Ignoring the Help

A year ago I took an unusual holiday – my kids were attending camp for a week, so my wife and I volunteered to work in the horse corrals for the week. It was very different work, tiring, rewarding, and relaxing in its own way. What I did notice was how easily I was ignored by the campers.

Let’s just be clear: the staff and kids at the camp were wonderful – grateful, fun, friendly – the campers were reasonably indifferent, though respectful and friendly when we interacted with them. I am not complaining, this is what anyone would expect with 12-16 year-olds, or anyone really (especially since we were mostly shovelling horse manure)!

What this experience caused me to notice was how many people were serving me during this week (someone cooked my meals, washed my plates, cleaned my room, etc.), and I had really not noticed until I started to think about it.
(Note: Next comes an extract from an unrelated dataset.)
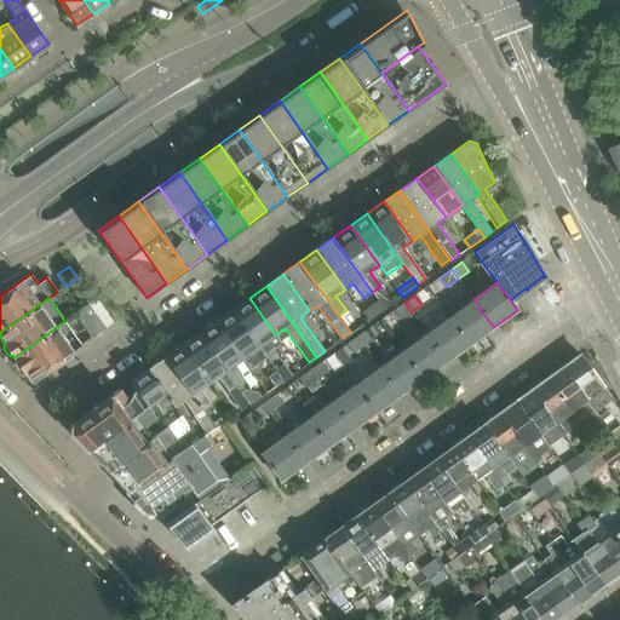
[(281,343),(275,334),(250,298),(233,309),(268,359),(270,362),(277,356),(273,349),(281,343)]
But this is not a lecture on being grateful (hopefully it does not seem like a lecture at all!). What I think we do is to define “the help” relative to our own role – clerks, receptionists, junior managers, subordinates – and then how we often ignore them. And this despite the fact that we ourselves may be defined as “the help” by someone else who is ignoring us in turn…to our great displeasure!

I will leave to you any potential connections from treating “the help” better for improved customer service, staff morale and personal growth (and promotion prospects). I suspect that those links are pretty strong. Certainly I know that when I feel valued and appreciated I feel that I am making difference, and I work harder as a result.
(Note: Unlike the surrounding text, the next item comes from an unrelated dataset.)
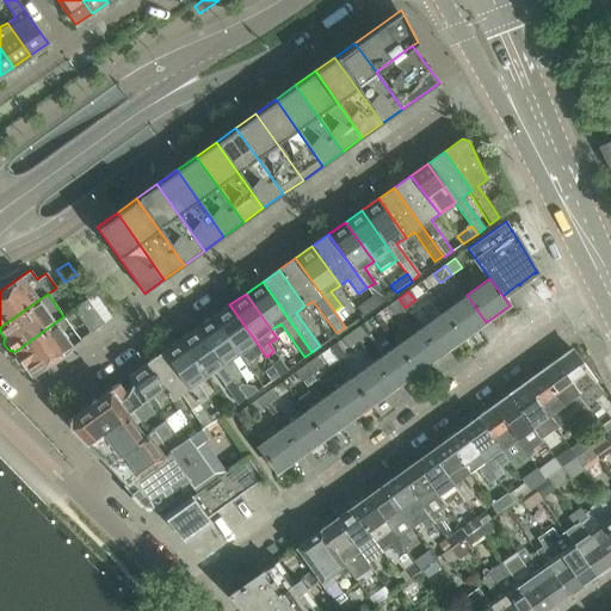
[(467,295),(443,312),(463,339),(486,322),(467,295)]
What can you do for your “help”? Personally, I like the three “F”s – be friendly, make it fun and occasionally provide food. If those aren’t for you, type in ‘how to appreciate your staff’ in any search engine and see if there is something that works for you there.

Attention ladder-climbers: people will not remember you for that report you got in on time, rather they will remember you for the type of person you were. And in 50 years, they likely won’t remember you at all. Make your time, and theirs, something more!